🇺🇸🇨🇳🌐 The US ‘Domain Awareness Gap’ Goes Way Beyond Balloons, by Niall Ferguson

If a major conflict breaks out with China, America’s once-vaunted defense industrial base will be exposed as a comatose geriatric, not a sleeping giant.

▪️In an essay in Foreign Affairs last year, Michael J. Mazarr summarized a recent RAND Corporation study commissioned by the US Defense Department’s Office of Net Assessment on the age-old question, “What Makes a Power Great?”

▪️“The United States ultimately prevailed over the Soviet Union in the Cold War,” Mazarr argued, “because it was more energetic, innovative, productive, and legitimate.” But can the same be said of the United States by comparison with China today?

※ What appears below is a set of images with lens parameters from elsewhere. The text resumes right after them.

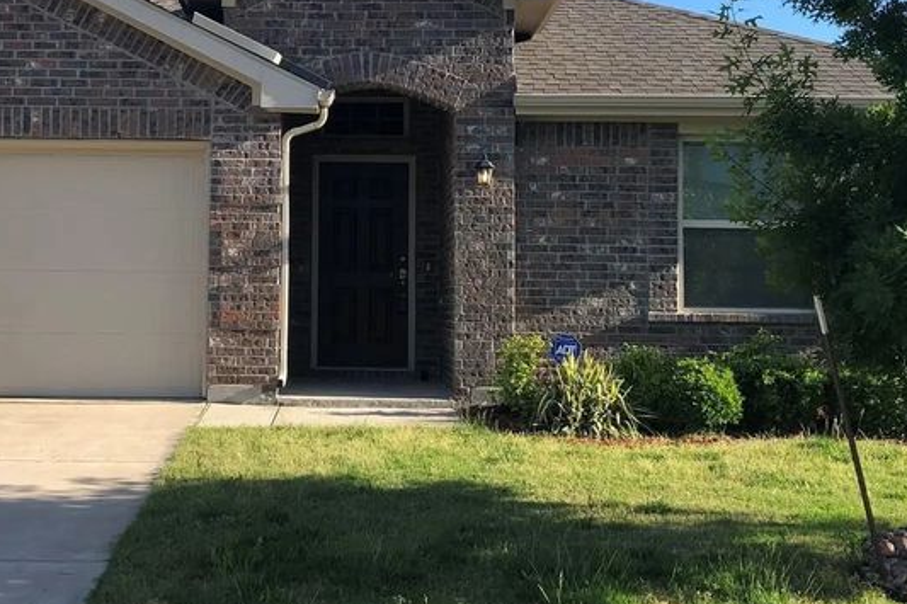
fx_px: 1410
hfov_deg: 35.4
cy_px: 248
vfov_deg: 24.1
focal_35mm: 56
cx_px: 322
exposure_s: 1/923
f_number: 1.8
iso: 20
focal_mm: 3.99
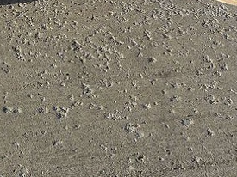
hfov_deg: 19.8
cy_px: -70
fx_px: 671
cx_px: 36
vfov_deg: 14.3
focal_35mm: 98
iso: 100
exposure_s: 1/640
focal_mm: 5.9
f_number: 4
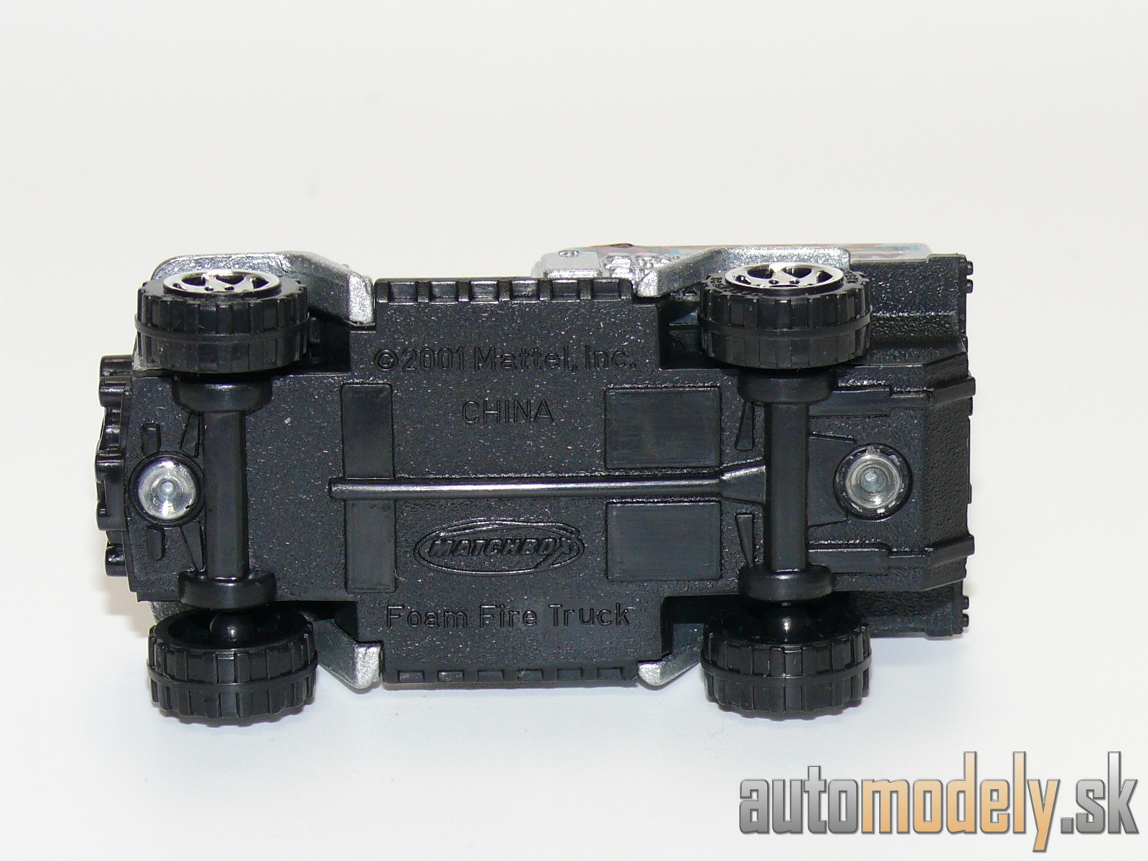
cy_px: 430
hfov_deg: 14.2
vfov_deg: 10.7
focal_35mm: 139
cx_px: 574
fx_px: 4610
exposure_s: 1/30
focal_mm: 16.4
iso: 100
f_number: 4
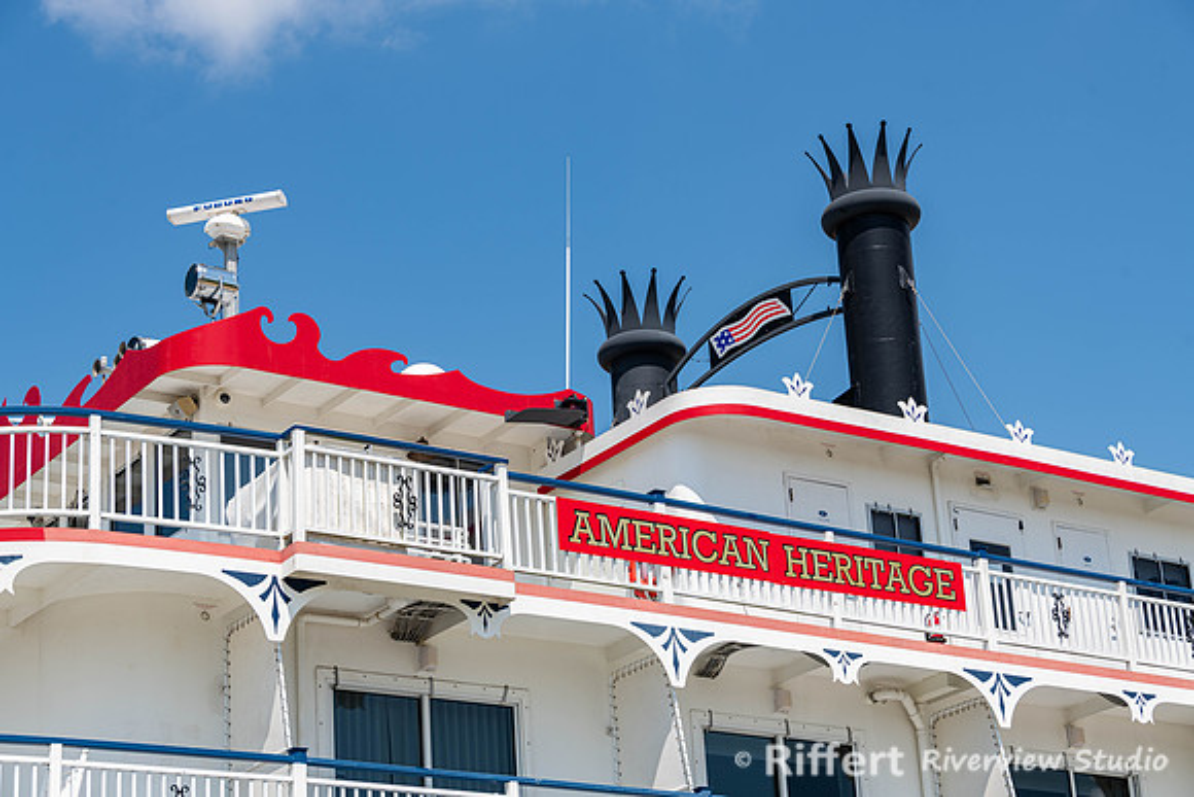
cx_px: 597
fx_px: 2388
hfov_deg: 28.1
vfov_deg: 18.9
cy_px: 398
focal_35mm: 72
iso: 64
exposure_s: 1/160
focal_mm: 72
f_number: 8
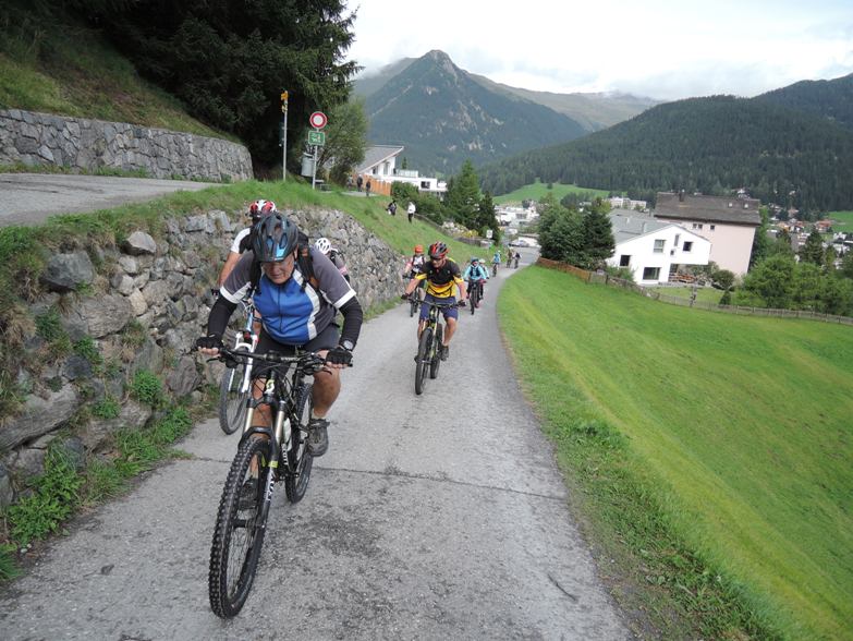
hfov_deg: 71.6
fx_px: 592
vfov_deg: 56.9
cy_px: 320
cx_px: 426
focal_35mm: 24
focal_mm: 5.1
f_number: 2.2
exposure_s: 1/640
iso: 80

▪️ Here’s the RAND answer: The United States displays some of the characteristics of a once dominant power that has passed its competitive prime: by some important measures, it is complacent, highly bureaucratized, and seeking short-term gains and rents rather than long-term productive breakthroughs. It is socially and politically divided, cognizant of the need for reforms yet unwilling or unable to make them, and suffering a loss of faith in the shared national project that once animated it.

But, what of China?

▪️China clearly benefits from a potent national will and ambition, both domestically and internationally, and a unified national identity among much of the population. It has an active state that is pouring resources into human capital, research and development, high technology, and infrastructure.

So, what does this mean?

In his classic book The Rise and Fall of the Great Powers, Paul Kennedy laid special emphasis on manufacturing as a source of power, for the simple reason that in time of war there is no substitute for having an economy that can mass-produce weapons. In the 20th century the United States was unrivaled in its industrial capacity. That has ceased to be true in the past 20 years.

As recently as 2004, US manufacturing value-added was two-and-a-half times larger than China’s. But China overtook the US by this measure in 2010. In 2021 Chinese manufacturing value-added was nearly double that of the US.

This is not 1941. The idea that the United States was a “sleeping giant” on the eve of Pearl Harbor is a myth that understates America’s preparedness for war. The program of construction that gave the US mastery of the sea in World War II began with the Naval Expansion Act of 1938. In our time, by contrast, we have been shrinking our military-industrial base.

In 2013 the Environmental Protection Agency shut down the 121-year-old Doe Run lead smelting plant in Herculaneum, MO — the last primary lead smelting plant in the country. And that’s just lead. According to a 2021 report from the Department of Energy, “of the 35 mineral commodities identified as critical … the United States lacks domestic production of 14 and is more than 50% import-reliant for 31.” No doubt great from an ESG perspective. But what about the WWIII perspective?